Dear Abby: I recently started dating one of my graduate school classmates. We come from different cultures, but we get along great and I really like him.
My problem is he’s very close to his family, who seem to like me very much, but I always feel left out around them. An example: The nine of us went out to dinner and the whole time they were speaking to each other in their native tongue while I just sat there. Then, after dinner, his parents asked why I was so quiet.
The family speaks English fluently and are otherwise nice to me. When I confronted my boyfriend about it, he said it would be disrespectful for him to speak to his elders in English.

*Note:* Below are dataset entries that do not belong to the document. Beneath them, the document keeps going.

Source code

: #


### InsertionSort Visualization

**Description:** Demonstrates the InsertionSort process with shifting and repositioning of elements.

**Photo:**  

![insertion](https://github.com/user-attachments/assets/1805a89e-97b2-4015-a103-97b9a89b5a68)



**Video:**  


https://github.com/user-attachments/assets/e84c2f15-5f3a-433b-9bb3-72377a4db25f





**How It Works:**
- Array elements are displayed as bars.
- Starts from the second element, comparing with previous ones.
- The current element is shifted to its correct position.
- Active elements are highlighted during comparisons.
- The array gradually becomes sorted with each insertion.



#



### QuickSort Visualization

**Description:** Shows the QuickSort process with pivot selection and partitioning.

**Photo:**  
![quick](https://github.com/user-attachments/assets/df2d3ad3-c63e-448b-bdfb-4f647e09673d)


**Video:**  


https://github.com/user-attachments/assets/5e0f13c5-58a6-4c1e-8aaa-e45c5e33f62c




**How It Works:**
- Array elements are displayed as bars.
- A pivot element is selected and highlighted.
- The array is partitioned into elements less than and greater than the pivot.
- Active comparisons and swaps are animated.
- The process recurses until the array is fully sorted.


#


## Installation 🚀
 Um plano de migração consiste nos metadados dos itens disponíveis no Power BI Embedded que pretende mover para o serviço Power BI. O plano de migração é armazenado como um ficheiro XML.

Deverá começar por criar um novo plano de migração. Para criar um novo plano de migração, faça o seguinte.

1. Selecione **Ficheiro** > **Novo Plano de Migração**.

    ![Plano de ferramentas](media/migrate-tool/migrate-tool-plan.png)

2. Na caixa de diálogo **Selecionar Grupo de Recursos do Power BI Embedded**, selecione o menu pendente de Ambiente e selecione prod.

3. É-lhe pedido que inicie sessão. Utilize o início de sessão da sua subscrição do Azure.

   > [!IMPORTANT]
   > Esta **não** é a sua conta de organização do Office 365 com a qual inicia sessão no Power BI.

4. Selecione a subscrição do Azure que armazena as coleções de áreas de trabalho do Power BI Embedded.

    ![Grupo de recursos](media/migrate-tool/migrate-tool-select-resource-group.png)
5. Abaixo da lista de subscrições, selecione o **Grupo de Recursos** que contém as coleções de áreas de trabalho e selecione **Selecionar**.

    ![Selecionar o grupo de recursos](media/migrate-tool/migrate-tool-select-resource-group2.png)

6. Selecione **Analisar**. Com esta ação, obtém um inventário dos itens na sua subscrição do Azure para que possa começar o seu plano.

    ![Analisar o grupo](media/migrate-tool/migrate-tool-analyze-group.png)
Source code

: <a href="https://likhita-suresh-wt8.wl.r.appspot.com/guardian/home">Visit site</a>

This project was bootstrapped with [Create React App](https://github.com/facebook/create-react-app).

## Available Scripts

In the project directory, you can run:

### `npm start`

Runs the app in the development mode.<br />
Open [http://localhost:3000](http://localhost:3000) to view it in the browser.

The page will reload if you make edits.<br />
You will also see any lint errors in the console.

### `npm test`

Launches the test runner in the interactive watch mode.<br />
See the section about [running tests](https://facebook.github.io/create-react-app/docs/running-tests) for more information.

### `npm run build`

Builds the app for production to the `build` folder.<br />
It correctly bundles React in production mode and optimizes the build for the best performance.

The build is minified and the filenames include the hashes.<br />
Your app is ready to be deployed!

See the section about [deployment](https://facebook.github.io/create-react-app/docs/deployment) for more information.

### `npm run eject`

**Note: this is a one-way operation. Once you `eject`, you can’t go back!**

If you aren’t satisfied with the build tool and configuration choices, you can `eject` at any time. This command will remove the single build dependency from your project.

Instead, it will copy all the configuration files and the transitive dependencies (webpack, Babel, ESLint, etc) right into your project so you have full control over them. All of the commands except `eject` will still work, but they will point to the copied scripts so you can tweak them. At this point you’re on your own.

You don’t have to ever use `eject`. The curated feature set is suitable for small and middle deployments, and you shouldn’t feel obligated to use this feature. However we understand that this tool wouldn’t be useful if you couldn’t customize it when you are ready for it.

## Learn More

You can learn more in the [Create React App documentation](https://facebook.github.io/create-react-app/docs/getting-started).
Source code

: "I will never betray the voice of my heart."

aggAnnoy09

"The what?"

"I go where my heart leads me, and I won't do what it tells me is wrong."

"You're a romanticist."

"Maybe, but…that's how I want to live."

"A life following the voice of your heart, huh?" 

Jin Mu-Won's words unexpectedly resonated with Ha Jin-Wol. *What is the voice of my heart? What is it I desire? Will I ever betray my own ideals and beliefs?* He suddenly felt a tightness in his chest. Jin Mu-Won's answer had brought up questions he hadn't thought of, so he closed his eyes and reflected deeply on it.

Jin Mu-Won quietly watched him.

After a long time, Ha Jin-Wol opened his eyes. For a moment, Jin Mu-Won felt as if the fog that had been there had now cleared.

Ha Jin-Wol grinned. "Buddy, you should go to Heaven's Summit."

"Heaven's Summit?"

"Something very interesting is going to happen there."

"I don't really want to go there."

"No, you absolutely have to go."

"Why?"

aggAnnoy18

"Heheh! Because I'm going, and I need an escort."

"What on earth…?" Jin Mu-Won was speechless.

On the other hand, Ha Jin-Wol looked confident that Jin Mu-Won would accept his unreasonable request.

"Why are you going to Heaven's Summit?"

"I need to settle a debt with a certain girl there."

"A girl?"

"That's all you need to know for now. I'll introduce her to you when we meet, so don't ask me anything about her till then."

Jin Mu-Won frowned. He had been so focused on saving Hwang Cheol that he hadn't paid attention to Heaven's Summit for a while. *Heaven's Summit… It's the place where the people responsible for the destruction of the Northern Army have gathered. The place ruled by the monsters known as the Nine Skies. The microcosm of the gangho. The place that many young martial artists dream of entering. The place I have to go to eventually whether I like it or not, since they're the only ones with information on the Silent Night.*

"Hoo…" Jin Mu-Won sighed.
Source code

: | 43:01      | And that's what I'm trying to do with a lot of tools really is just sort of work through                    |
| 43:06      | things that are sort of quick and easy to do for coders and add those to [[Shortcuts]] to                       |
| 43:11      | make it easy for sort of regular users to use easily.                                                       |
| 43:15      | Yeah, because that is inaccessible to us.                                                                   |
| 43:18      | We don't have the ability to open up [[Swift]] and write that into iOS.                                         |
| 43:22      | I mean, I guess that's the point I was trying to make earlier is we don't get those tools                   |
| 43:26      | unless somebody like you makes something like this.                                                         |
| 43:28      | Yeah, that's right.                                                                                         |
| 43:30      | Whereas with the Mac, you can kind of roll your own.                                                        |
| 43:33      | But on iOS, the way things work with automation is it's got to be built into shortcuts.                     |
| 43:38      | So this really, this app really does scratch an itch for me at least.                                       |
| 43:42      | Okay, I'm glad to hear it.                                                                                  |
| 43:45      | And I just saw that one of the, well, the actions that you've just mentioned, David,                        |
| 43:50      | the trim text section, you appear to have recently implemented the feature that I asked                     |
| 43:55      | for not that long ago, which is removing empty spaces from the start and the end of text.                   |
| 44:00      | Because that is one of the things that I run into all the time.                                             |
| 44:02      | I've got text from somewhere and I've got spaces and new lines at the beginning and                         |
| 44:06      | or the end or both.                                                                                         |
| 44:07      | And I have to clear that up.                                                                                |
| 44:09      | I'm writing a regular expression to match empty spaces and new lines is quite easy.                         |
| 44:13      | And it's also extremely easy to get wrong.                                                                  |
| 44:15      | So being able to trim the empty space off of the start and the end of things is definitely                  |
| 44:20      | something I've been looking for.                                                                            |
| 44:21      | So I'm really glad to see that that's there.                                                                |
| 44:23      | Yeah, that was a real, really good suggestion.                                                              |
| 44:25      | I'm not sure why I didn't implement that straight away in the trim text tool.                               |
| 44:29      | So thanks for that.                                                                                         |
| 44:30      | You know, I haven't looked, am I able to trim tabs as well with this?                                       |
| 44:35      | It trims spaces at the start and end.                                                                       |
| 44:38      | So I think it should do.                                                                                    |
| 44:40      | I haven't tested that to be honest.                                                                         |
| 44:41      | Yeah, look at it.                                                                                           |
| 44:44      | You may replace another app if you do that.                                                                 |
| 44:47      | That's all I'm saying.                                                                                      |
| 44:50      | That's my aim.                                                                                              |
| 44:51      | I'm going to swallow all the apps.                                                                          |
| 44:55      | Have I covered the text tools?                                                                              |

I want a future with this man, but I know it won’t work out if I can’t be included in his family. Am I wrong to think they should involve me in the conversation?
Outsider in New York
In light of the fact that everyone knows you don’t speak the language, their behavior does seem inconsiderate — particularly if it’s happening often. Perhaps you should speak to them about it and ask to be included in the conversation. An alternative would be to take a crash course in their native tongue so you’ll have some idea about what’s being said. (And won’t they be surprised when you respond!)
One thing about your letter does concern me, however, because it raises a potential red flag. Does your boyfriend’s unwillingness to stand up for you foretell a pattern of always deferring to his parents? If that’s the case, it could be a source of frustration and conflict for you in the future. Please think about it.